### What this exercise asks
1. In the numba forum thread, which Numba version does the reply use for its rewritten code?
2. Continue the numba forum thread from its last line, completing the reply's numba-ized version of the code.

Reputation: 2819
I was impressed by the speedup that was gained HERE by using numba
Today I found in SO a question from someone who is looking to speedup his code. So I thought let' s have a look what we can achieve with numba
.
Here is the code:
from numba import autojit
from time import time
LIMIT = pow(10,6)
def primes(limit):
# Keep only odd numbers in sieve, mapping from index to number is
# num = 2 * idx + 3
# The square of the number corresponding to idx then corresponds to:
# idx2 = 2*idx*idx + 6*idx + 3
sieve = [True] * (limit // 2)
prime_numbers = set([2])
for j in range(len(sieve)):
if sieve[j]:
new_prime = 2*j + 3
prime_numbers.add(new_prime)
for k in range((2*j+6)*j+3, len(sieve), new_prime):
sieve[k] = False
return list(prime_numbers)
numba_primes = autojit(primes)
start = time()
numba_primes(LIMIT)
end=time()
print("Numba: Time Taken : ",end-start)
start = time()
primes(LIMIT)
end=time()
print("Python: Time Taken : ",end-start)
The result:
('Numba: Time Taken : ', 0.68790602684021)
('Python: Time Taken : ', 0.12417221069335938)
Why is this happening? It seems that with numba
this piece of code is not getting any faster!
Upvotes: 1
Views: 227
Reputation: 68732
Here is a numba-ized version (using Numba 0.13) of your code this is optimized by using numpy arrays
import numpy as np
import numba
# You could also just use @numba.jit or @numba.jit(nopython=True)

### Material shown
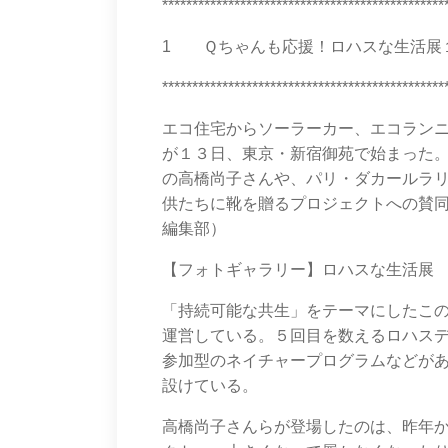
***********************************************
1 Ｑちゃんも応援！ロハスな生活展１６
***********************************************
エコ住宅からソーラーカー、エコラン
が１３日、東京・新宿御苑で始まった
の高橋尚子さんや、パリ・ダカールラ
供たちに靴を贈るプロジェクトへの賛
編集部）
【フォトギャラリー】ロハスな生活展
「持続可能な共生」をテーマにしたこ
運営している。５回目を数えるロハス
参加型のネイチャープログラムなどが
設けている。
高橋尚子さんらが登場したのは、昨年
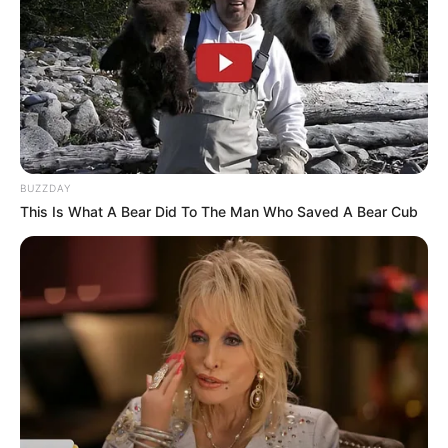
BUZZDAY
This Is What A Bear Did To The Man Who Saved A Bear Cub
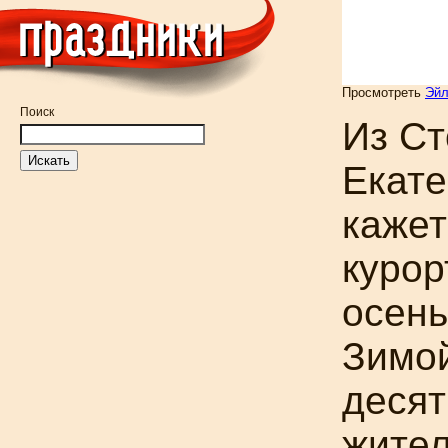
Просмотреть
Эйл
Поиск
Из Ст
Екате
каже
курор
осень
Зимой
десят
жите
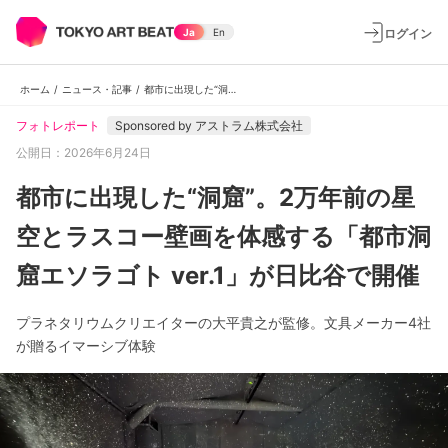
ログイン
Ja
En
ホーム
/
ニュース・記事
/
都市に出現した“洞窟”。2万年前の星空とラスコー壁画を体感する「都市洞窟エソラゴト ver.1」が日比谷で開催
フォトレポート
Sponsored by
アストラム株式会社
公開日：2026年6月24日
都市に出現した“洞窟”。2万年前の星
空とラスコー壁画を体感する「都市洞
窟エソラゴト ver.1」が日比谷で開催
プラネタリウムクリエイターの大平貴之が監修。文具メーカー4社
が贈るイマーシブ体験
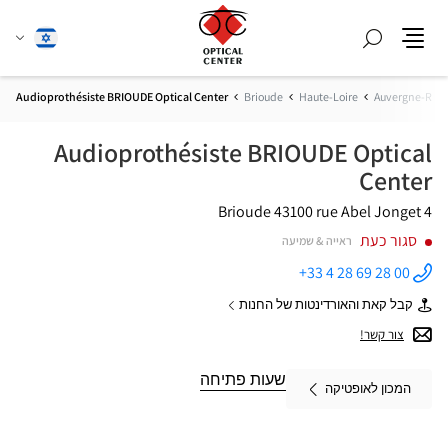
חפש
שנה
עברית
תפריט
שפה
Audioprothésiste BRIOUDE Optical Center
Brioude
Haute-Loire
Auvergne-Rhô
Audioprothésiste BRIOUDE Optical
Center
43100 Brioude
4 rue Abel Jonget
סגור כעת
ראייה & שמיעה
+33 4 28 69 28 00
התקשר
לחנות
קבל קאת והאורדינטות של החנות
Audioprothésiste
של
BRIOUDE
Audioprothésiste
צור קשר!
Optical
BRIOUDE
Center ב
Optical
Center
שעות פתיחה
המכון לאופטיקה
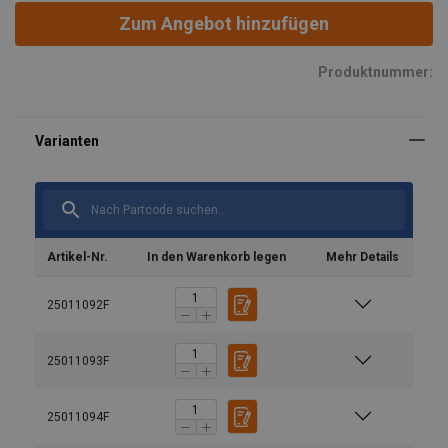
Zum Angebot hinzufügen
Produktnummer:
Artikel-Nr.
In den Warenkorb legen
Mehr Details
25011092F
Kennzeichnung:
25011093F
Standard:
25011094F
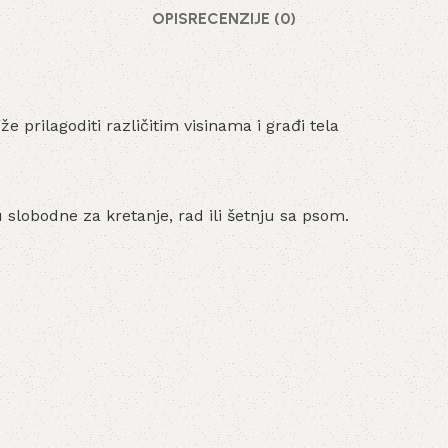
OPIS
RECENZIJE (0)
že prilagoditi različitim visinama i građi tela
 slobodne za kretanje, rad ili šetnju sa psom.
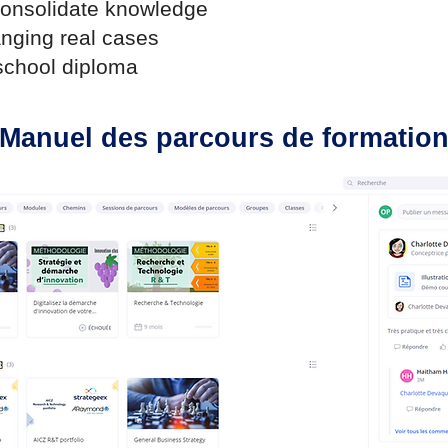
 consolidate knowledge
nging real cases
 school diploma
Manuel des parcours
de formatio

### Responses by item number
1. Numba 0.13

2.
# here and get comparable timings.
@numba.jit('void(uint8[:])', nopython=True)
def primes_util(sieve):
ssz = sieve.shape[0]
for j in xrange(ssz):
if sieve[j]:
new_prime = 2*j + 3
for k in xrange((2*j+6)*j+3, ssz, new_prime):
sieve[k] = False
def primes_numba(limit):
sieve = np.ones(limit // 2, dtype=np.uint8)
primes_util(sieve)
return [2] + (np.nonzero(sieve)[0]*2 + 3).tolist()
and then a comparison with timings:
In [112]: %timeit primes(LIMIT)
1 loops, best of 3: 221 ms per loop
In [113]: %timeit primes_numba(LIMIT)
100 loops, best of 3: 11 ms per loop
In [114]:
a = set(primes(LIMIT))
b = set(primes_numba(LIMIT))
a == b
Out[114]:
True
That's a 20x speedup, although there are probably even further optimization that could be made. Without the jit decorator, the numba version runs in about 300 ms on my machine. The actual call to primes_util
only takes about 5 ms and the rest is the call to np.nonzero
and the conversion to a list.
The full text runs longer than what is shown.